**WHAT THE EXERCISE ASKS**
Continue the text on the Gadabuursi Ugasate from its last sentence.

The royal family of the Gadabuursi, the Ugasate, evolved from and is a successor kingdom to the Sultanate of Harar and Adal Sultanate. The first Ughaz of this break away and successor kingdom, Ali Makail Dera (Cali Makayl-Dheere) was the son of the progenitor of the Makayl-Dheere.

The Gadabuursi give their King the title of Ughaz. It's an authentic Somali term for King or Sultan. The Gadabuursi in particular is the only clan with a longstanding tradition of having a Sultan.

The first Ughaz of the Gadabuursi was Ughaz Ali Makail Dera (Cali Makayl-Dheere), who is the progenitor of the Reer Ugaas subclan to which the royal lineage belongs.

Ughaz Ali Makail Dera (Cali Makayl-Dheere) who was born in 1575 in Dobo, an area north of the present town of Borama in north-western Somaliland, is recorded as having inflicted a heavy defeat on Galla forces at Nabadid.

Ughaz Nur I, who was crowned in 1698, married Faaya Aale Boore who was the daughter of a famous Oromo King and Chief, Aale Boore. Ughaz Nur I the first and Faaya Aale Boore gave birth to both Ughaz Hiraab and Ughaz Shirdoon who was the 7th in line after Ughaz Hiraab. Aale Boore was a famous Oromo King, the victory of the former over the latter marked a historical turning point in concluding the Oromo predominance in the Eastern Hararghe region.

The Gadabuursi managed to defeat and kill the next Oromo King after Aale Boore during the reign of Ughaz Roble I who was crowned in 1817. It is said that during his reign the Gadabuursi tribe reached great influence and tremendous height in the region, having managed to defeat the reigning Galla/Oromo King at that time whose name was Nuuno which struck a blow to the Galla's morale, due to their much loved King being killed. He was defeated by Geedi Bahdoon, also known as Geedi Malable. He struck a spear right through the King while he was in front of a tree, the spear pierced inside the tree making it not able for the King to escape or remove the spear. After he died he was buried in an area that's now called Qabri Nuuno near Sheedheer. In the picture already shared titled 'An old map featuring the Harrawa Valley in the Gadabuursi country, north of Harar' one can read Gabri Nono, which is the anglicized version of the Somali Qabri Nuuno.

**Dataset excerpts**
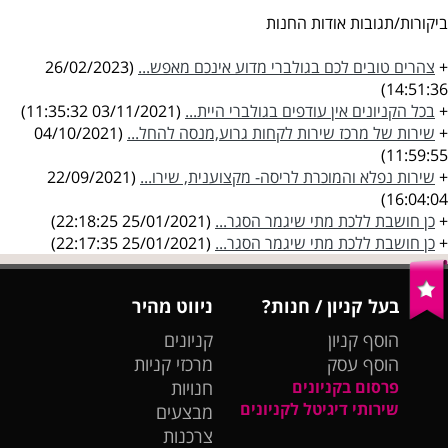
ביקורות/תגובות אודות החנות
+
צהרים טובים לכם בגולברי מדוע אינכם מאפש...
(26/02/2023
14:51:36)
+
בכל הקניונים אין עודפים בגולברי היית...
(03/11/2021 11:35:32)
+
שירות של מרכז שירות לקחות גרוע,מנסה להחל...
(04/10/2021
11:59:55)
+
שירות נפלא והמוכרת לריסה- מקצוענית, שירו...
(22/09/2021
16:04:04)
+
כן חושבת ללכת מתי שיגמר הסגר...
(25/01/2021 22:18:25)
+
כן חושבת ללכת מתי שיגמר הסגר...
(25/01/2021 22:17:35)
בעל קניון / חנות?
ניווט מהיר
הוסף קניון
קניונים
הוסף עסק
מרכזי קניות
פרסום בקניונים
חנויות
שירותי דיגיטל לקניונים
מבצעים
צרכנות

...

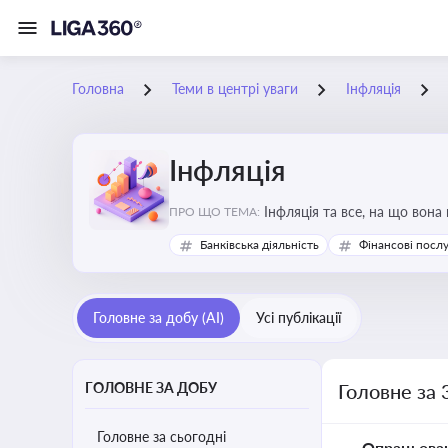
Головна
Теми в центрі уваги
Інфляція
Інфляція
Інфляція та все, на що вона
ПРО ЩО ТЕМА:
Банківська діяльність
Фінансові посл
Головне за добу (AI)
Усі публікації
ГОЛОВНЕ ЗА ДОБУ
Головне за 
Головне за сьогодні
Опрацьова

**RESPONSE TO THE TASK**
Ughaz Roble I died in 1848 and was buried in an area called Dhehror (Dhexroor), near Awbare. It has become the custom for Somalis after Ughaz Roble I that whenever an Ughaz gets inaugurated and it rains, he should be named Ughaz Roble, which translates to 'the one with rain' or 'rainmaker'.

Ughaz Nur II was born in Zayla in the year 1835 and crowned in Bagi in 1848. He established strong links with the Egyptian Khedive and Abdallah II ibn Ali of Harar, during his reign the Western powers were vying for power in the Horn of Africa. He was also a great and famous poet. He was the type to speak words which would never be forgotten once they entered people's ears. He has created many poems and saying of which really explain the politics and knowledge of that time. How through patience and clever dealing one could be able to entrap one's enemy. He also used to say that whenever he heard a poem he would never forget it. His work was and is still taught in Somali Poetry classes (Suugaan: Fasalka Koobaad) among other Somali poets.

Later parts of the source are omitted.